LBMC: Mélissa Kenny, harpist

January is a long and dreary month – so it was particularly pleasant to hear Mélissa Kenny play her beautiful harp on Saturday the 28th of January under the aegis of the excellent LBMC.

The young musicians who grace the Library Theatre stage usually just sit down and get on with it. LBMC always provide a good programme, but it enhances the experience to hear what lies behind the musician’s choice of music. Ms Kenny explained that her programme, spanning the 19th, 20th and 21st centuries, would show us the variety of music the harp was capable of producing. Those who’ve read this column before will know that I particularly enjoy being introduced to new music, modern composers and Da Falla. Ms Kenny had, it turned out, put together the perfect concert to please me.

A word about the harp’s vital statistics, as told to us by Ms Kenny, may be in order. Harps have 47 strings, and seven pedals which expand the notes available by half a tone each way, according to whether the pedal is up, level or down. So one can conjure more notes out of a harp than out of a piano. Who knew?

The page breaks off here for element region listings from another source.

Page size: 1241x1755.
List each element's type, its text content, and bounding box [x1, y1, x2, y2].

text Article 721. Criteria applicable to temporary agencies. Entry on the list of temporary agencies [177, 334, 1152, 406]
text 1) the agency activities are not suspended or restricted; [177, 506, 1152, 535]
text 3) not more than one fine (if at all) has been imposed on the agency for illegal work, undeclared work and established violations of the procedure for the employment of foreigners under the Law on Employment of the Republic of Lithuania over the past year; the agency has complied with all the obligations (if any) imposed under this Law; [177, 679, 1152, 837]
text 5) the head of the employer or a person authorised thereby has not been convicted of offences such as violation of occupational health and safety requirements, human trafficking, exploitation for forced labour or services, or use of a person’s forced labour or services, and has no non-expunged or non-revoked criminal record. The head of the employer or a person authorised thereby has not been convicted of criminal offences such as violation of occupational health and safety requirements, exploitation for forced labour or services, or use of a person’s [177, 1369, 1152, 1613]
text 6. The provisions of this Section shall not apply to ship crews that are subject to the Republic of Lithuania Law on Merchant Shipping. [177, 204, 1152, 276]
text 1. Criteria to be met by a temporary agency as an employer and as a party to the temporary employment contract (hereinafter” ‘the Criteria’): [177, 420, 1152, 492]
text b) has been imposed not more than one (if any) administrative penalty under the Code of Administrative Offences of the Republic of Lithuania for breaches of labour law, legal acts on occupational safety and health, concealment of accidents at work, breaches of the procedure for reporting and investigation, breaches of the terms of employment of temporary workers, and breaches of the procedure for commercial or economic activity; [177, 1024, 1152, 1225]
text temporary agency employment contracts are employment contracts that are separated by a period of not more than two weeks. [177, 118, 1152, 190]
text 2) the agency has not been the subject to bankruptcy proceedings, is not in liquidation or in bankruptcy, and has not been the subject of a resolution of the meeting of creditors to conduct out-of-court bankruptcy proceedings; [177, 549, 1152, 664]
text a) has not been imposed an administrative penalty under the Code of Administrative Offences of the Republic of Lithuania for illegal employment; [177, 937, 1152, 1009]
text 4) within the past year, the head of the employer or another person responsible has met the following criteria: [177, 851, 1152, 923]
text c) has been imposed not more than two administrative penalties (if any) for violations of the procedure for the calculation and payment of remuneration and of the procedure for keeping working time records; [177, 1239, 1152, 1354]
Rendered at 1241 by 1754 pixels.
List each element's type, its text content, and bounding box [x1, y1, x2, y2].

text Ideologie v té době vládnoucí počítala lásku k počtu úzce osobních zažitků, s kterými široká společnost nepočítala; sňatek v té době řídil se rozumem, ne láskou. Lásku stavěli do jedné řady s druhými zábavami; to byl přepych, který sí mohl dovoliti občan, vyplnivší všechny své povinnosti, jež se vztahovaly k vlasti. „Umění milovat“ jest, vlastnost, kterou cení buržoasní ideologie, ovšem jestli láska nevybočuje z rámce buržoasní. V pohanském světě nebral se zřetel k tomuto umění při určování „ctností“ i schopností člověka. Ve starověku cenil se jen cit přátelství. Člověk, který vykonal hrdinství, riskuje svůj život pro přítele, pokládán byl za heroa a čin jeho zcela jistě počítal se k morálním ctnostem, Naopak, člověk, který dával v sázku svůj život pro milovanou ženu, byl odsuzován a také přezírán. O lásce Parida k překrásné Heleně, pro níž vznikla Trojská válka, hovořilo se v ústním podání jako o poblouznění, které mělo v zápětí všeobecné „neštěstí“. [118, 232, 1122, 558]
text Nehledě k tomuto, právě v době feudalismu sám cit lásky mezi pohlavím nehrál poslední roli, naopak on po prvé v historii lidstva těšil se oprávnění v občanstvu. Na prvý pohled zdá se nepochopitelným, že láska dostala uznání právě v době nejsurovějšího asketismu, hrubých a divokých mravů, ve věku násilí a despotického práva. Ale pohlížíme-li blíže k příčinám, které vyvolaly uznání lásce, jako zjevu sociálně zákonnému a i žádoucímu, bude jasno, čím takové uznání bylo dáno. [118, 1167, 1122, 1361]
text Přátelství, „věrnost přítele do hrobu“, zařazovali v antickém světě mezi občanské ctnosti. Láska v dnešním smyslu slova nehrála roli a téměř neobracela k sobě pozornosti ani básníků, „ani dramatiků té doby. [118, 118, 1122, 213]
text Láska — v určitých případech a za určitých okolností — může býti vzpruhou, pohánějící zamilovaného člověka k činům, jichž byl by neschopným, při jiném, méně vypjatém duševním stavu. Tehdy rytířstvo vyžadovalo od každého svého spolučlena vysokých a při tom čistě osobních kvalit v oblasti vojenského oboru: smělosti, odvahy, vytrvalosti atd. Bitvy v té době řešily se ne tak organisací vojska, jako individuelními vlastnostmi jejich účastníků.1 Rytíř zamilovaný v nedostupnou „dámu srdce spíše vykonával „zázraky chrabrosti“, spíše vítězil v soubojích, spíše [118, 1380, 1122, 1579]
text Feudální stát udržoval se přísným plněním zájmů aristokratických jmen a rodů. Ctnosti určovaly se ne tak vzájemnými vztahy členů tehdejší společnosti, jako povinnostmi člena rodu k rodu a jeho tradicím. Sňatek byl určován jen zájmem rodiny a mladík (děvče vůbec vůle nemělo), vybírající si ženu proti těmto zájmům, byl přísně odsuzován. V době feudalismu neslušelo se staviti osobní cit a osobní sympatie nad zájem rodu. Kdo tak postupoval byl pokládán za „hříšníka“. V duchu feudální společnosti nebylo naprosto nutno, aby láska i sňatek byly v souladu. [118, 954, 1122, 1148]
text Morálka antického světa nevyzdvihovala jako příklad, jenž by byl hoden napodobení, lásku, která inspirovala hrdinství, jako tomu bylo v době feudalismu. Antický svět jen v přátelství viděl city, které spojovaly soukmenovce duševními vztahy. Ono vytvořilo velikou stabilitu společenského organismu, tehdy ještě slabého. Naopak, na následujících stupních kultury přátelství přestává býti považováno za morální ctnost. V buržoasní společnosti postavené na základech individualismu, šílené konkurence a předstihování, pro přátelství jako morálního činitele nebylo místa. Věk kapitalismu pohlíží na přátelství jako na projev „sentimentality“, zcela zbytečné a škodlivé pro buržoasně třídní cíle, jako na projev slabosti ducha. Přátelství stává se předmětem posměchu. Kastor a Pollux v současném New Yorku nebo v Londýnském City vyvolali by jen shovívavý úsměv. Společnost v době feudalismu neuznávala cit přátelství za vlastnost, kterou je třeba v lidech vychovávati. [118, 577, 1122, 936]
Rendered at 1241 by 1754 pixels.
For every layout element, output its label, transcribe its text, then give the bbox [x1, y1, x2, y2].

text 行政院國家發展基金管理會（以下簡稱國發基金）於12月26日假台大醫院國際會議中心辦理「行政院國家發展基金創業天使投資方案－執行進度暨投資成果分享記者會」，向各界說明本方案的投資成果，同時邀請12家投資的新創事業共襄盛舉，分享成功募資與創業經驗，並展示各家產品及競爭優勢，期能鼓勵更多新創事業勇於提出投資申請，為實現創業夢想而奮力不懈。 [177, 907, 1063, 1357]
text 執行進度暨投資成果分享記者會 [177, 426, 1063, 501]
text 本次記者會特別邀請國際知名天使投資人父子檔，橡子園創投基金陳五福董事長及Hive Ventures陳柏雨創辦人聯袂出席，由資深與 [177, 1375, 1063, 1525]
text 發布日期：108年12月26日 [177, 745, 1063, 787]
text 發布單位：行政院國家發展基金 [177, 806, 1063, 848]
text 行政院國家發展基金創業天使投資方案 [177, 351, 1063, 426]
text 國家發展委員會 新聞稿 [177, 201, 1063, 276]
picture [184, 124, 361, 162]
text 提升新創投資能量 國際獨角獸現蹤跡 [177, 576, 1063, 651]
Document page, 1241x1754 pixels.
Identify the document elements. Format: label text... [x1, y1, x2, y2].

What is demonstrable is that a full size harp is extraordinarily beautiful – ‘voluptuous’ is the word that springs to mind. It insists you stand and gawp at it. It seems impossible that its shape can be sustained under the tension all those strings exert on all that beauty.

Mélissa Kenny is much influenced by French music. The first piece she played was by Marcel Grandjany, an important, twentieth century, French harpist. His ‘Rhapsodie’ showed the colouration, timbres and rich harmonies that can be conjured from the harp. Next came Louis Spohr’s ‘Fantaisie in C minor’. Spohr was a contemporary and compatriot of Beethoven. This piece, despite its Germanic origins, had a Spanish fire and gaiety about it. ‘Serenade’ by Elias Parish-Alvars followed. He developed harp playing by new use of harmonics, pedals and en-harmonies. His ‘Serenade’ was both delicate and robust, full of emotion.

A harp arrangement by Grandjany, of ‘Spanish Dance No 1’ from da Falla’s opera La vida Breve, concluded the first half of the concert. A little sigh of pleased familiarity rippled through the audience as Ms Kenny conjured the well known, whirling gypsy who falls dead at her perfidious lover’s feet.

The second half contained both more substantial and familiar works. First we enjoyed Fauré’s ‘Impromptu, opus 86’. Here was a Romantic composing for the most romantic of instruments – a potent combination. I could have listened to this all evening.

Next she played a modern piece by Philippe Hersant, called ‘Bamyan’ which is an evocation of the two giant Buddhas destroyed there by the Taliban in 2001. A sinister beginning with an eastern flavour moved into spare, spiky motifs. A beautiful, moody piece.

Debussy’s ‘Première Arabesque’ was a good choice to follow the Hersant, being luscious and full – again from the Impressionist school, as several of the pieces she played to us were: music to be lulled by, something the harp excels at.

Finally Ms Kenny launched into Ekaterina Walter-Kühne’s ‘Fantasy on themes from Tchaikovsky’s opera Eugene Onegin’: the much loved ballroom scene waltz. Her fingers flew across those 47 strings to produce the muscular theme interspersed with its dynamic variations.

Our applause was enthusiastic. Ms Kenny was easily persuaded to leave us with an encore. This was a piece by John Marsden ‘The Hummingbird’ – a tiny, joyful Latin-American evocation with great light and shade.

I left humming the Onegin AND feeling I’d learned something about a fascinating instrument.